Exercise aim. Would you set down the material below word for word, from its very start through the line with "The core of", leaving the pictures out of your answer?

Data for processing.
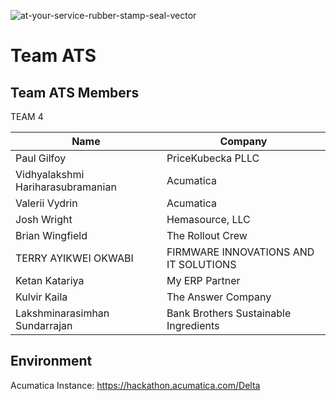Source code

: ![at-your-service-rubber-stamp-seal-vector](https://github.com/user-attachments/assets/d0998f49-4c9f-4fea-b60e-cd0a2b9154d3)

# Team ATS 

## Team ATS Members
TEAM 4

|Name|Company|
|------------|-----------------|
|Paul Gilfoy|PriceKubecka PLLC|
|Vidhyalakshmi Hariharasubramanian|Acumatica|
|Valerii Vydrin|Acumatica|
|Josh Wright|Hemasource, LLC|
|Brian Wingfield|The Rollout Crew|
|TERRY AYIKWEI OKWABI|FIRMWARE INNOVATIONS AND IT SOLUTIONS|
|Ketan Katariya|My ERP Partner|
|Kulvir Kaila|The Answer Company|
|Lakshminarasimhan Sundarrajan|Bank Brothers Sustainable Ingredients|


## Environment
Acumatica Instance: https://hackathon.acumatica.com/Delta
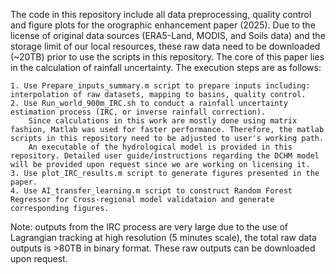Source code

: The code in this repository include all data preprocessing, quality control and figure plots for the orographic enhancement paper (2025).
Due to the license of original data sources (ERA5-Land, MODIS, and Soils data) and the storage limit of our local resources, these raw data need to be downloaded (~20TB) prior to use the scripts in this repository.
The core of this paper lies in the calculation of rainfall uncertainty. The execution steps are as follows:

    1. Use Prepare_inputs_summary.m script to prepare inputs including: interpolation of raw datasets, mapping to basins, quality control.
    2. Use Run_world_900m_IRC.sh to conduct a rainfall uncertainty estimation process (IRC, or inverse rainfall correction). 
        Since calculations in this work are mostly done using matrix fashion, Matlab was used for faster performance. Therefore, the matlab scripts in this repository need to be adjusted to user's working path.
        An executable of the hydrological model is provided in this repository. Detailed user guide/instructions regarding the DCHM model will be provided upon request since we are working on licensing it. 
    3. Use plot_IRC_results.m script to generate figures presented in the paper.
    4. Use AI_transfer_learning.m script to construct Random Forest Regressor for Cross-regional model validataion and generate corresponding figures. 

Note: outputs from the IRC process are very large due to the use of Lagrangian tracking at high resolution (5 minutes scale), the total raw data outputs is >80TB in binary format. These raw outputs can be downloaded upon request.
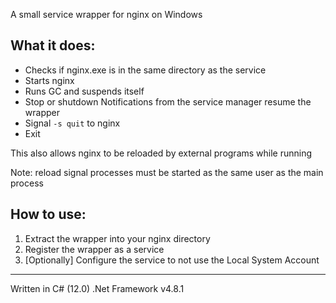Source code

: ﻿A small service wrapper for nginx on Windows

## What it does:
- Checks if nginx.exe is in the same directory as the service
- Starts nginx
- Runs GC and suspends itself
- Stop or shutdown Notifications from the service manager resume the wrapper
- Signal `-s quit` to nginx
- Exit

This also allows nginx to be reloaded by external programs while running

Note: reload signal processes must be started as the same user as the main process

## How to use:
1. Extract the wrapper into your nginx directory
2. Register the wrapper as a service
3. [Optionally] Configure the service to not use the Local System Account

---

Written in C# (12.0) .Net Framework v4.8.1
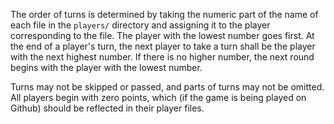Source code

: The order of turns is determined by taking the numeric part of the name of each
file in the `players/` directory and assigning it to the player corresponding to
the file. The player with the lowest number goes first. At the end of a player's
turn, the next player to take a turn shall be the player with the next highest
number. If there is no higher number, the next round begins with the player with
the lowest number.

Turns may not be skipped or passed, and parts of turns may not be omitted. All
players begin with zero points, which (if the game is being played on Github) should be reflected in their player files.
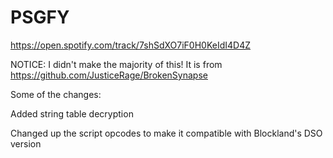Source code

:# PSGFY
https://open.spotify.com/track/7shSdXO7iF0H0KeIdI4D4Z


NOTICE: I didn't make the majority of this! It is from https://github.com/JusticeRage/BrokenSynapse


Some of the changes:


Added string table decryption


Changed up the script opcodes to make it compatible with Blockland's DSO version

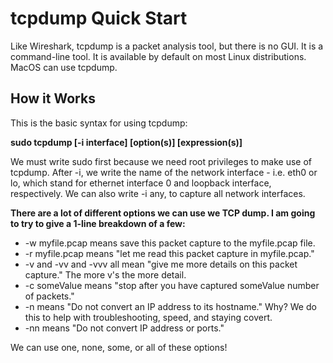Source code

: <h1>tcpdump Quick Start</h1>

Like Wireshark, tcpdump is a packet analysis tool, but there is no GUI. It is a command-line tool. It is available by default on most Linux distributions. MacOS can use tcpdump. 

<h2>How it Works</h2>

This is the basic syntax for using tcpdump:  

<strong>sudo tcpdump [-i interface] [option(s)] [expression(s)]</strong>

We must write sudo first because we need root privileges to make use of tcpdump. 
After -i, we write the name of the network interface - i.e. eth0 or lo, which stand for ethernet interface 0 and loopback interface, respectively. We can also write -i any, to capture all network interfaces. 

<strong>There are a lot of different options we can use we TCP dump. I am going to try to give a 1-line breakdown of a few:</strong>
<ul>
  <li>-w myfile.pcap means save this packet capture to the myfile.pcap file.</li>
  <li>-r myfile.pcap means "let me read this packet capture in myfile.pcap."</li>
  <li>-v and -vv and -vvv all mean "give me more details on this packet capture." The more v's the more detail.</li>
  <li>-c someValue means "stop after you have captured someValue number of packets." </li>
  <li>-n means "Do not convert an IP address to its hostname." Why? We do this to help with troubleshooting, speed, and staying covert.</li>
  <li>-nn means "Do not convert IP address or ports." </li>
</ul>

We can use one, none, some, or all of these options!


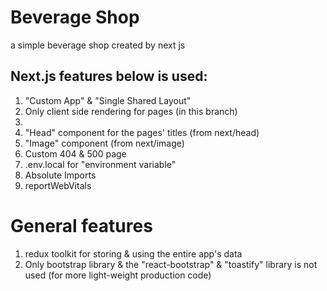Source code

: # Beverage Shop

a simple beverage shop created by next js

## Next.js features below is used:

1. "Custom App" & "Single Shared Layout"
2. Only client side rendering for pages (in this branch)
3.
4. "Head" component for the pages' titles (from next/head)
5. "Image" component (from next/image)
6. Custom 404 & 500 page
7. .env.local for "environment variable"
8. Absolute Imports
9. reportWebVitals

# General features

1. redux toolkit for storing & using the entire app's data
2. Only bootstrap library & the "react-bootstrap" & "toastify" library is not used (for more light-weight production code)
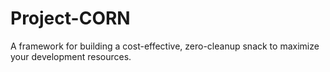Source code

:# Project-CORN
A framework for building a cost-effective, zero-cleanup snack to maximize your development resources.
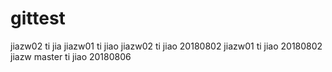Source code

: # gittest
jiazw02 ti jia
jiazw01 ti jiao
jiazw02 ti jiao 20180802
jiazw01 ti jiao 20180802
jiazw master ti jiao 20180806

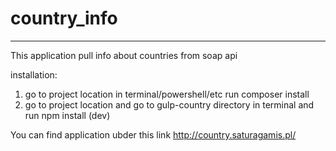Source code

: # country_info
------------

This application pull info about countries from soap api 

installation: 

1. go to project location in terminal/powershell/etc run composer install 
2. go to project location and go to gulp-country directory in terminal and run npm install (dev)

You can find application ubder this link http://country.saturagamis.pl/
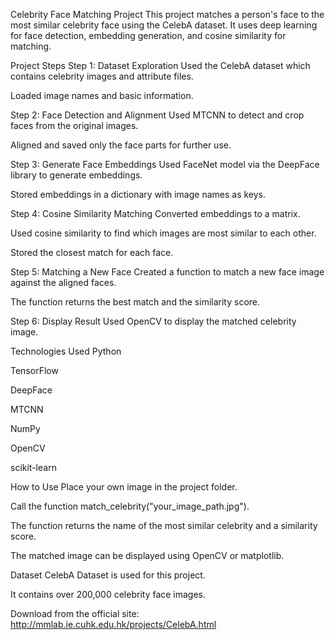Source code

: Celebrity Face Matching Project
This project matches a person's face to the most similar celebrity face using the CelebA dataset. It uses deep learning for face detection, embedding generation, and cosine similarity for matching.

Project Steps
Step 1: Dataset Exploration
Used the CelebA dataset which contains celebrity images and attribute files.

Loaded image names and basic information.

Step 2: Face Detection and Alignment
Used MTCNN to detect and crop faces from the original images.

Aligned and saved only the face parts for further use.

Step 3: Generate Face Embeddings
Used FaceNet model via the DeepFace library to generate embeddings.

Stored embeddings in a dictionary with image names as keys.

Step 4: Cosine Similarity Matching
Converted embeddings to a matrix.

Used cosine similarity to find which images are most similar to each other.

Stored the closest match for each face.

Step 5: Matching a New Face
Created a function to match a new face image against the aligned faces.

The function returns the best match and the similarity score.

Step 6: Display Result
Used OpenCV to display the matched celebrity image.

Technologies Used
Python

TensorFlow

DeepFace

MTCNN

NumPy

OpenCV

scikit-learn

How to Use
Place your own image in the project folder.

Call the function match_celebrity("your_image_path.jpg").

The function returns the name of the most similar celebrity and a similarity score.

The matched image can be displayed using OpenCV or matplotlib.

Dataset
CelebA Dataset is used for this project.

It contains over 200,000 celebrity face images.

Download from the official site: http://mmlab.ie.cuhk.edu.hk/projects/CelebA.html
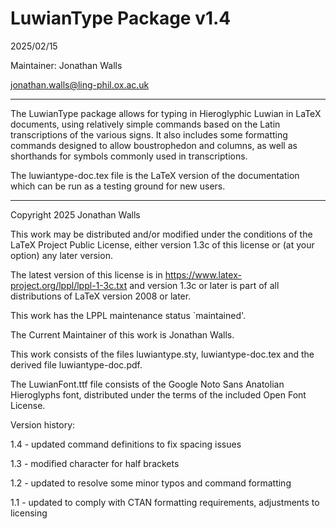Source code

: LuwianType Package v1.4
==================
2025/02/15

Maintainer: Jonathan Walls

jonathan.walls@ling-phil.ox.ac.uk

___________________________

The LuwianType package allows for typing in Hieroglyphic Luwian in LaTeX documents, using relatively simple commands based on the Latin transcriptions of the various signs. It also includes some formatting commands designed to allow boustrophedon and columns, as well as shorthands for symbols commonly used in transcriptions.

The luwiantype-doc.tex file is the LaTeX version of the documentation which can be run as a testing ground for new users.

__________________________


Copyright 2025 Jonathan Walls

This work may be distributed and/or modified under the
conditions of the LaTeX Project Public License, either version 1.3c
of this license or (at your option) any later version.

The latest version of this license is in
  https://www.latex-project.org/lppl/lppl-1-3c.txt
and version 1.3c or later is part of all distributions of LaTeX
version 2008 or later.

This work has the LPPL maintenance status `maintained'.
   
The Current Maintainer of this work is Jonathan Walls.

This work consists of the files luwiantype.sty, luwiantype-doc.tex and the derived file luwiantype-doc.pdf.

The LuwianFont.ttf file consists of the Google Noto Sans Anatolian Hieroglyphs font, distributed under the terms of the included Open Font License.


Version history:

1.4 - updated command definitions to fix spacing issues

1.3 - modified character for half brackets

1.2 - updated to resolve some minor typos and command formatting

1.1 - updated to comply with CTAN formatting requirements, adjustments to licensing

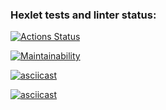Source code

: ### Hexlet tests and linter status:
[![Actions Status](https://github.com/RossJeanCarter/frontend-project-44/workflows/hexlet-check/badge.svg)](https://github.com/RossJeanCarter/frontend-project-44/actions)

[![Maintainability](https://api.codeclimate.com/v1/badges/24d04c2cb6606b062a5a/maintainability)](https://codeclimate.com/github/RossJeanCarter/frontend-project-44/maintainability)

[![asciicast](https://asciinema.org/a/ZPeYoraDGyLahsHzUVBI15qHf.svg)](https://asciinema.org/a/ZPeYoraDGyLahsHzUVBI15qHf)

[![asciicast](https://asciinema.org/a/B8DuV0ShyH5nKr2FMLK0m6Et9.svg)](https://asciinema.org/a/B8DuV0ShyH5nKr2FMLK0m6Et9)
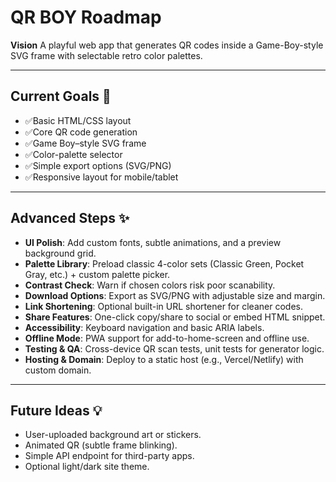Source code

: # QR BOY Roadmap

**Vision**
A playful web app that generates QR codes inside a Game-Boy-style SVG frame with selectable retro color palettes.

---

## Current Goals 📌

- ✅Basic HTML/CSS layout
- ✅Core QR code generation
- ✅Game Boy–style SVG frame
- ✅Color-palette selector
- ✅Simple export options (SVG/PNG)
- ✅Responsive layout for mobile/tablet

---

## Advanced Steps ✨

- **UI Polish**: Add custom fonts, subtle animations, and a preview background grid.
- **Palette Library**: Preload classic 4-color sets (Classic Green, Pocket Gray, etc.) + custom palette picker.
- **Contrast Check**: Warn if chosen colors risk poor scanability.
- **Download Options**: Export as SVG/PNG with adjustable size and margin.
- **Link Shortening**: Optional built-in URL shortener for cleaner codes.
- **Share Features**: One-click copy/share to social or embed HTML snippet.
- **Accessibility**: Keyboard navigation and basic ARIA labels.
- **Offline Mode**: PWA support for add-to-home-screen and offline use.
- **Testing & QA**: Cross-device QR scan tests, unit tests for generator logic.
- **Hosting & Domain**: Deploy to a static host (e.g., Vercel/Netlify) with custom domain.

---

## Future Ideas 💡

- User-uploaded background art or stickers.
- Animated QR (subtle frame blinking).
- Simple API endpoint for third-party apps.
- Optional light/dark site theme.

Solution to this exercise.
Source code

: ![at-your-service-rubber-stamp-seal-vector](https://github.com/user-attachments/assets/d0998f49-4c9f-4fea-b60e-cd0a2b9154d3)

# Team ATS 

## Team ATS Members
TEAM 4

|Name|Company|
|------------|-----------------|
|Paul Gilfoy|PriceKubecka PLLC|
|Vidhyalakshmi Hariharasubramanian|Acumatica|
|Valerii Vydrin|Acumatica|
|Josh Wright|Hemasource, LLC|
|Brian Wingfield|The Rollout Crew|
|TERRY AYIKWEI OKWABI|FIRMWARE INNOVATIONS AND IT SOLUTIONS|
|Ketan Katariya|My ERP Partner|
|Kulvir Kaila|The Answer Company|
|Lakshminarasimhan Sundarrajan|Bank Brothers Sustainable Ingredients|


## Environment
Acumatica Instance: https://hackathon.acumatica.com/Delta
Source code

: The code in this repository include all data preprocessing, quality control and figure plots for the orographic enhancement paper (2025).
Due to the license of original data sources (ERA5-Land, MODIS, and Soils data) and the storage limit of our local resources, these raw data need to be downloaded (~20TB) prior to use the scripts in this repository.
The core of this paper lies in the calculation of rainfall uncertainty. The execution steps are as follows:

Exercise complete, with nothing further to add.